Publication information
- Publisher: First Second Books
- Publication date: September 2006

Creative team
- Created by: Leland Myrick
- Colorist: Hilary Sycamore

= Missouri Boy =

2006 autobiographical graphic novel by Leland Myrick

Missouri Boy is an autobiographical graphic novel written and illustrated by Leland Myrick. The book was published in September 2006 by First Second Books.

== Plot ==

=== Prologue ===
Missouri Boy is divided into ten chapters, detailing various events in Myrick's early life growing up in Missouri. The book opens with a prologue set in 1961, titled "Ghost Umbilical", in which Myrick and his twin brother are born. Myrick's grandmother dies on the same day.

=== Chapters 1–3 ===
Chapter one is set in 1967, and is titled "Paper Airplanes". Myrick's father gives him and his twin brother paper to use to make paper airplanes. The brothers make the airplanes and go outside to throw them in the wind. Chapter two is set in 1969, and is titled "Old Man's Chair". The chapter consists of two pages, and shows Myrick's father receiving a large chair. Myrick remarks to his father "That's an old man's chair", to which his father responds "Yes it is. Thank God for that." Chapter three takes place in 1970, and is titled "Firecracker Tree". Myrick's father brings him and his twin brother to a fireworks shop. They buy some fireworks, and return home to wait until it is dark. At night the family (including Myrick's two older brothers) assembles around a tree to set off the fireworks. One of the older brothers asks their father if he can "bum a cig", before the fireworks are set off. The following morning Myrick and his twin brother return to the tree.
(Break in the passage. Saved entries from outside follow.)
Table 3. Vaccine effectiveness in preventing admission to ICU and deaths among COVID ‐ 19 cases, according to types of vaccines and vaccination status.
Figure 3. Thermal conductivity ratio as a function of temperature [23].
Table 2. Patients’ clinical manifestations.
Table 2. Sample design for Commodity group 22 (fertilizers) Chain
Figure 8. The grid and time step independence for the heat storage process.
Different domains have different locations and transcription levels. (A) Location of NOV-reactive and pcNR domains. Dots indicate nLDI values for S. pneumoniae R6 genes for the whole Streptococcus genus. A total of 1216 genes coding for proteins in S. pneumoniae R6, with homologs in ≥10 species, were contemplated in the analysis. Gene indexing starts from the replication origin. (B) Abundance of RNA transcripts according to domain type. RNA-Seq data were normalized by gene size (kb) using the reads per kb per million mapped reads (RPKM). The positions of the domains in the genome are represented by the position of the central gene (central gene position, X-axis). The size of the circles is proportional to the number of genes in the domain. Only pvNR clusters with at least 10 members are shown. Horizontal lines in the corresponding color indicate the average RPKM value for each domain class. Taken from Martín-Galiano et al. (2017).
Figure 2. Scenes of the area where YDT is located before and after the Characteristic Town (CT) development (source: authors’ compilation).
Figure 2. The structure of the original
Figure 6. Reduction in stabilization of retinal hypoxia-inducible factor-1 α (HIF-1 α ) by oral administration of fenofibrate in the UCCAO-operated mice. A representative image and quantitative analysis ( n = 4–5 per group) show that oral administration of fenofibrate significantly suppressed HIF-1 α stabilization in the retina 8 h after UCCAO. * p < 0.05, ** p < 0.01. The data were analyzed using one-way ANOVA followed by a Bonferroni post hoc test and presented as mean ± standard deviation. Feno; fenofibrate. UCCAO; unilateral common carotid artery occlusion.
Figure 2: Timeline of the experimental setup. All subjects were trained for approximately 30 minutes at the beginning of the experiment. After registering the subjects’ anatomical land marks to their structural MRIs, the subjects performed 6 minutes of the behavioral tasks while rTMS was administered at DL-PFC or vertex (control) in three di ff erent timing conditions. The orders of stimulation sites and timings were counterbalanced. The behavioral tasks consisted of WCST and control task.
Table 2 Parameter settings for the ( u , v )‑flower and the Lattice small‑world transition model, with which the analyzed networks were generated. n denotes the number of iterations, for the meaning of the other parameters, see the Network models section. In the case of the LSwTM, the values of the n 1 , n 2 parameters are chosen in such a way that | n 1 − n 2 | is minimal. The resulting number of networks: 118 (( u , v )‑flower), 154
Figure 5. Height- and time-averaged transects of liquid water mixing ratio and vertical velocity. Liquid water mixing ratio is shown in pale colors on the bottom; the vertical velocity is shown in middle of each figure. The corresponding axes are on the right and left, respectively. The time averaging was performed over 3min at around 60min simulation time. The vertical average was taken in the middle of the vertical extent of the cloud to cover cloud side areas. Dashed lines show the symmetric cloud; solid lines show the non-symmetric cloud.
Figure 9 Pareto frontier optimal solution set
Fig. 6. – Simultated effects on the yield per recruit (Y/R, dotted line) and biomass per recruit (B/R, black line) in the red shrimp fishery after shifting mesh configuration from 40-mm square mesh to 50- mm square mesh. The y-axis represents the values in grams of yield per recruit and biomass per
The grass immediately surrounding the tree has been completely burned away.

=== Chapters 4–6 ===
Chapter four is set in 1972 and is titled "My Father's Hands". The family goes to court where Myrick's oldest brother is sentenced to ten years in prison for robbery. After the sentencing, the family visits the brother one last time, and he shakes hands with Myrick's father. Chapter five is set in 1973 and is titled "Underwear Pond". Myrick and some friends go skinny-dipping in a pond. They throw their underwear into the sky, and let it sink to the bottom of the pond. Myrick imagines the pond being drained years in the future, and underwear being found. Chapter six takes place in 1976 and is titled "The Resurrection". Myrick's brother and friends bury him in a pile of leaves. Myrick initially believes it to be a game, but when he emerges, they are urinating on him. Myrick vows to "never go back to them".

=== Chapters 7–10 ===
Chapter seven takes place in 1978 and is titled "Hanging". Myrick and some friends hang off the edge of a five-story parking garage in order to impress some girls. Chapter eight takes place in 1981 and is titled "His Blood". Myrick works in a hospital and watches on as doctors try save a patient, during which blood gets onto him. The patient dies, and afterward Myrick helps a doctor x-ray the body. When Myrick turns the body over, blood spills onto him again. Chapter nine takes place in 1982 and is titled "Candy Striper". Myrick is still working in a hospital, and he begins to notice a girl that also works there. Myrick begins to talk to her, but halfway through suddenly loses confidence. Later one of the girl's friends brings her back to Myrick and asks "Do you want to go out with her?", to which Myrick responds "No". Chapter ten takes place in 1985 and is titled "Out of the Country". Myrick leaves Missouri to be with a girl he met at a university in California. Scenes of his childhood are shown while he rides his motorcycle. The book ends when Myrick reaches a beach and finds the girl.

== Production ==
Before Missouri Boy, Myrick had no intention of writing anything autobiographical, as he considers himself "a very private person". The work began as a series of poems that he converted into graphic novel format. One chapter of the book, titled "Paper Airplanes", was published in the anthology Happy Endings, by Dark Horse Comics in 2002. Myrick's wife felt that this was his best work, and encouraged him to convert more of his poems. Subsequently, he took a selection of his poems that would represent a complete narrative, and the collection became Missouri Boy.

== Reception ==
Missouri Boy was praised for its "vibrant imagery", realistic art, and "powerful moments". Reviewers drew comparisons to Chester Brown's I Never Liked You, and John Porcellino's Perfect Example in terms of subject matter. A reviewer in VOYA said the facial drawing and expression was "rudimentary", but also that the "simplistic style works best for the story." The American Library Association named Missouri Boy on its top ten graphic novels for youth in 2007.